There were telepathic nodes here so Paul plugged into one to figure out his location. He was still in the park complex, but back near the hangar where he’d arrived.
“How the hell did you do that?” he whispered, addressing whoever had designed this place. Fortunately he was near a cafeteria, so he headed there and ate three plates full of foodstuffs before reluctantly leaving on a transport back to Atlantis. He wanted to stay and explore that valley, but he’d played hooky long enough…which turned out to be a whopping 13 hours once he got back in range of a telepathic clock.
He could have sworn it was no more than 4. Paul had lost track of time, something that hadn’t happened in millennia.

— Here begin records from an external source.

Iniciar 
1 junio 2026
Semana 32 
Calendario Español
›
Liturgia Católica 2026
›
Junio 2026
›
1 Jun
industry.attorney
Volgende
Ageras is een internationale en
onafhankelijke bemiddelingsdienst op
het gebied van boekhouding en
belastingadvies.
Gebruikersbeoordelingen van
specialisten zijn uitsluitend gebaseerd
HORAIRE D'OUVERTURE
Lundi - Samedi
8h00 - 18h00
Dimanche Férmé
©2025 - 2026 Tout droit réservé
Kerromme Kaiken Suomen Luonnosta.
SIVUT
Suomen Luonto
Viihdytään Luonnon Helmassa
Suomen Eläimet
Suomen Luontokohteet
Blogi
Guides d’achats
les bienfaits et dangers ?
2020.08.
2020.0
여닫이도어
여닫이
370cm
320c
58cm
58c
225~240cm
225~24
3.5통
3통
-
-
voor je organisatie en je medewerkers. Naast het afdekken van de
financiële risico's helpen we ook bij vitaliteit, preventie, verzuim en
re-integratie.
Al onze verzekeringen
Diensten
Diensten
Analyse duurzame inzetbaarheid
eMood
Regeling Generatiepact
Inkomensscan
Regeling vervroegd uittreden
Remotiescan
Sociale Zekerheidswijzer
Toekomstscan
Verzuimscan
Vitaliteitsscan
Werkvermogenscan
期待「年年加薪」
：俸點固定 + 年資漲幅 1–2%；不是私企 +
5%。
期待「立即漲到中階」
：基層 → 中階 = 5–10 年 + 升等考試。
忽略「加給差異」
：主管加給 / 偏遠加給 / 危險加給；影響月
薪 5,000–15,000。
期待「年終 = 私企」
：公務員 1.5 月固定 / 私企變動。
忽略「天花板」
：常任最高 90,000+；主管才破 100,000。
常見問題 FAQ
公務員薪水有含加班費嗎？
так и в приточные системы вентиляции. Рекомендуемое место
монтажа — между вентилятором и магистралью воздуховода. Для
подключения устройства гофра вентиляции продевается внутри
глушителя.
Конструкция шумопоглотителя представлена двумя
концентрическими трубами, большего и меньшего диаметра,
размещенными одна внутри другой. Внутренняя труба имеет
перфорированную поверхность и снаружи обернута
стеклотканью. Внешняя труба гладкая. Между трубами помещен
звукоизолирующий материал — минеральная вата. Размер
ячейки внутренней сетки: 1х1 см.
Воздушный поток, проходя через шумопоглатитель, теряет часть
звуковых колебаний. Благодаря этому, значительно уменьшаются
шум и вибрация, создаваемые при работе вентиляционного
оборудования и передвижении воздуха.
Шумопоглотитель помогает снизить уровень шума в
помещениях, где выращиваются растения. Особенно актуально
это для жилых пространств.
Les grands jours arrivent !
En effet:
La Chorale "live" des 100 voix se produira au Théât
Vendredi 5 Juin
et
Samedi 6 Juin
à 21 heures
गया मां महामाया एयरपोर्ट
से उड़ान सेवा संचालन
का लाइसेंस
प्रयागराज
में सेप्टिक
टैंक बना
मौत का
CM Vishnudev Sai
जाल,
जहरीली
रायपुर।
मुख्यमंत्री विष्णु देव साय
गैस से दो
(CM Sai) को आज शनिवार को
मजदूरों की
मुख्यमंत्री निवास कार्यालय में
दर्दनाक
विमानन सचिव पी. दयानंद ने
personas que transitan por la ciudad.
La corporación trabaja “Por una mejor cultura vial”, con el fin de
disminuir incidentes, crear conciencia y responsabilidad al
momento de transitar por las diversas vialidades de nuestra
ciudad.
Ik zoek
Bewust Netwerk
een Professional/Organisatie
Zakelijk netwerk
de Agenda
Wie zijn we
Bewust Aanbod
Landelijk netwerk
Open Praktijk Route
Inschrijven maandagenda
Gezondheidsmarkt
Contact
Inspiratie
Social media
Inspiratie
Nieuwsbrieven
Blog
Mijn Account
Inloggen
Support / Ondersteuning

How could something so simple be so jarring? He didn’t like miscalculating so much, and wondered if his own sense of time had been hampered by having computer access at mind’s reach constantly onboard the Excalibur, but he didn’t regret the experience. It had been freeing in a reckless way, and Paul found he had needed that. Why, he wasn’t so sure, but his mojo must have been lulled into a false state over the years, because he was flaking off rust like he’d been in stasis unable to do anything but sit and wait.
Which didn’t make sense, for he’d been constantly active onboard his ship. His Saiyan genetics wouldn’t let him be lazy, and even now he was craving a workout, but his mind was another matter. Wilson recognized something in him that Paul had missed, or at least missed the severity off.
He was off his game, and he didn’t remember slipping. Which was the most troublesome part of it.
When he got back to Atlantis he didn’t go back to Wilson to get his stuff or have a long chat. Instead he went straight to Davis’s office to check in, finding the Director sitting behind his all too familiar glass desk with his back to the panoramic window that stretched the entire perimeter of the tower-top office that gave him a view of the entire city and the ocean beyond.